#### [Your tasks]
1/ Reproduce the stretch of the nominations passage from "Only one production" through "robust fan base.", word for word.
2/ Answer these from the nominations passage:
(a) Who is named as the director of Hello, Dolly!?
(b) How many nominations did Natasha, Pierre & the Great Comet of 1812 take?
(c) In what month did that production open?

#### [Text to read]
>> start

The bountiful Hello, Dolly! haul included mentions for lead actor David Hyde Pierce, featured players Gavin Creel and Kate Baldwin and director Jerry Zaks. The fact that being a revival, the show was ineligible for categories like best original score and book; and Warren Carlyle’s choreography, modeled on that of original director Gower Champion, was also taken out of the running, makes the substantial showing a triumph.
Only one production scored higher in the nominations tally, Natasha, Pierre & the Great Comet of 1812, taking 12, including best new musical, original score, book, direction, choreography and orchestrations, as well as acting slots for leads Josh Groban and Denee Benton and featured actor Lucas Steele, and noms in all three design categories. Writer-composer Dave Malloy’s electro-pop opera based on an excerpt from War and Peace opened in November to stellar reviews and strong business, considerably boosted by Groban’s robust fan base.

>> end

#### [Provided records]
>> start

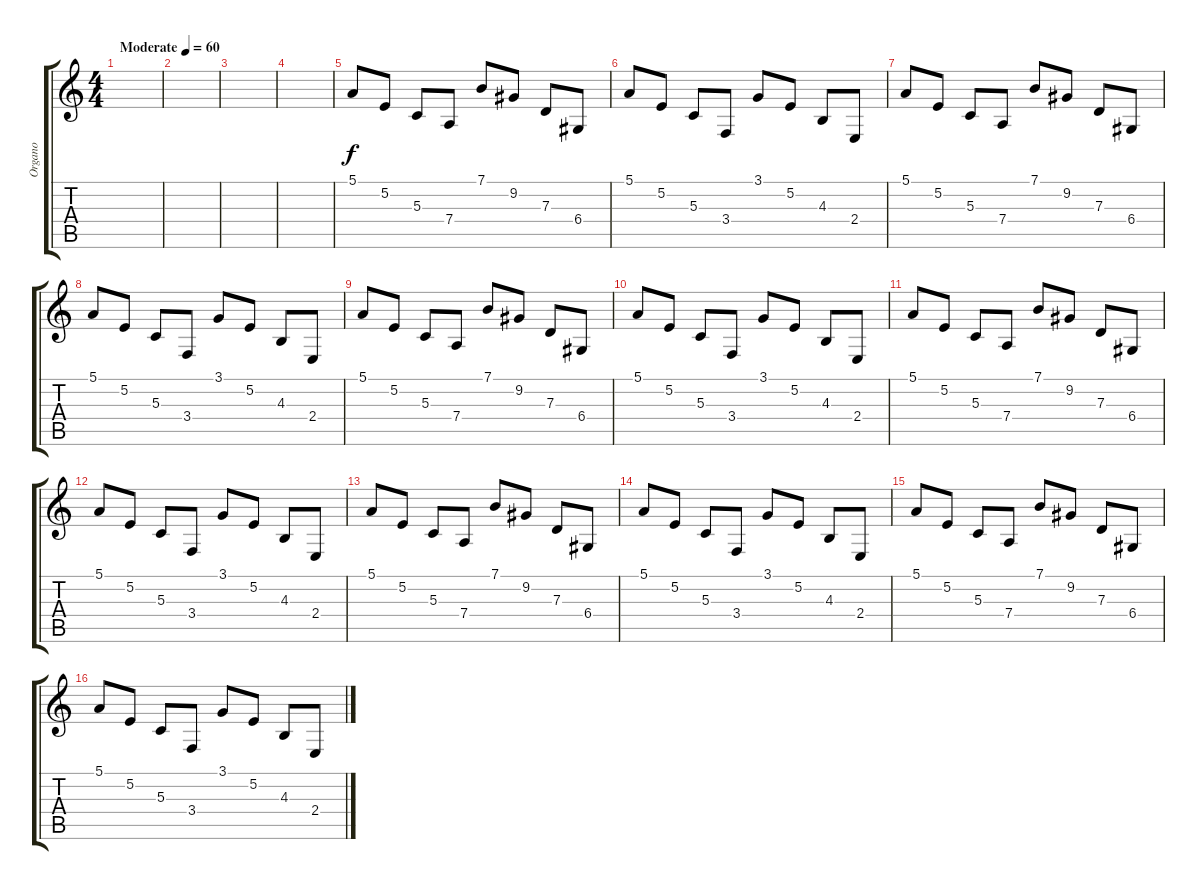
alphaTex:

>> end
>> start

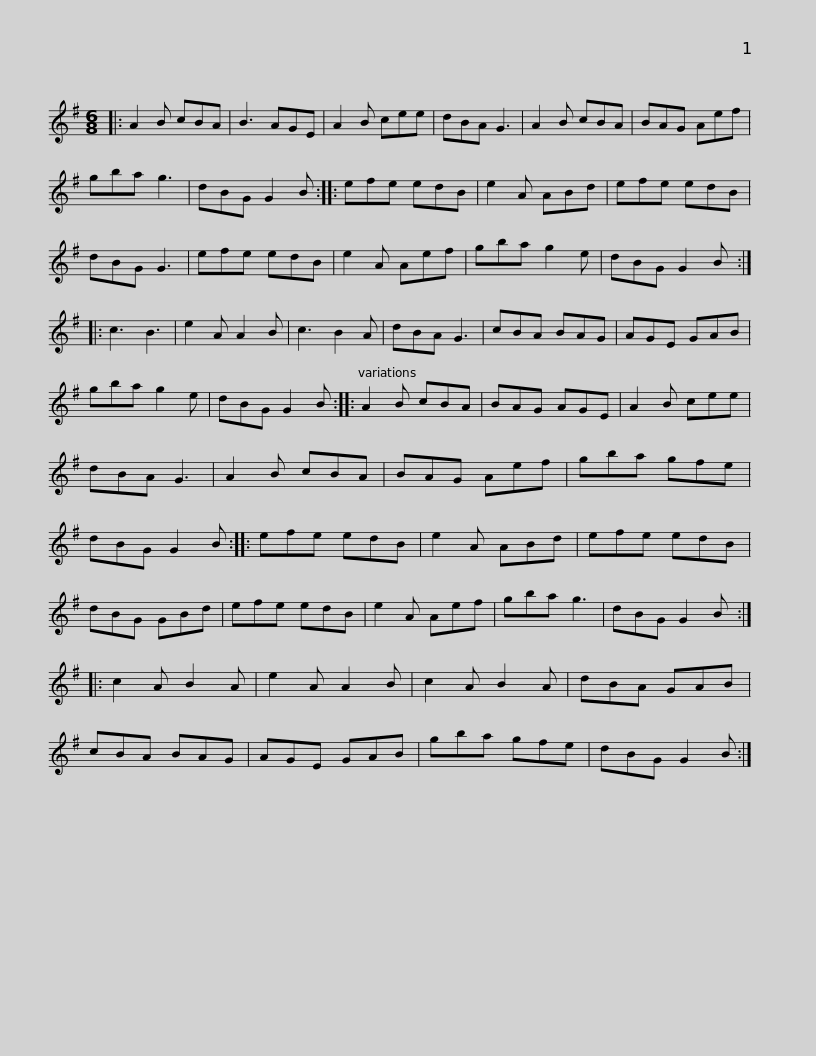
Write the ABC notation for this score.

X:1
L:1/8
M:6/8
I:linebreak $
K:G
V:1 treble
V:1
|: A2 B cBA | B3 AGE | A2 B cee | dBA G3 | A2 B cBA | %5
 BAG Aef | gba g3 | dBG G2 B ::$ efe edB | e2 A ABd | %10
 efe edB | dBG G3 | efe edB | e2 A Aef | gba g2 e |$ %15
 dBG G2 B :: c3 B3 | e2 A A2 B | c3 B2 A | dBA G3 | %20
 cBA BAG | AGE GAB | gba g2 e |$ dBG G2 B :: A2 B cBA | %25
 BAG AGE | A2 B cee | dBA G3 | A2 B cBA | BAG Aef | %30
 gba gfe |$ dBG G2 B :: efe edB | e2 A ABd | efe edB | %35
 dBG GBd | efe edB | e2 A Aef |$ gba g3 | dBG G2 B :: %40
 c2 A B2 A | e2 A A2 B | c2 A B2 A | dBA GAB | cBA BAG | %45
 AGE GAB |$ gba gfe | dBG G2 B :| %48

>> end

#### [Answers for this exercise]
1/
Only one production scored higher in the nominations tally, Natasha, Pierre & the Great Comet of 1812, taking 12, including best new musical, original score, book, direction, choreography and orchestrations, as well as acting slots for leads Josh Groban and Denee Benton and featured actor Lucas Steele, and noms in all three design categories. Writer-composer Dave Malloy’s electro-pop opera based on an excerpt from War and Peace opened in November to stellar reviews and strong business, considerably boosted by Groban’s robust fan base.

2/
(a) Jerry Zaks
(b) 12
(c) November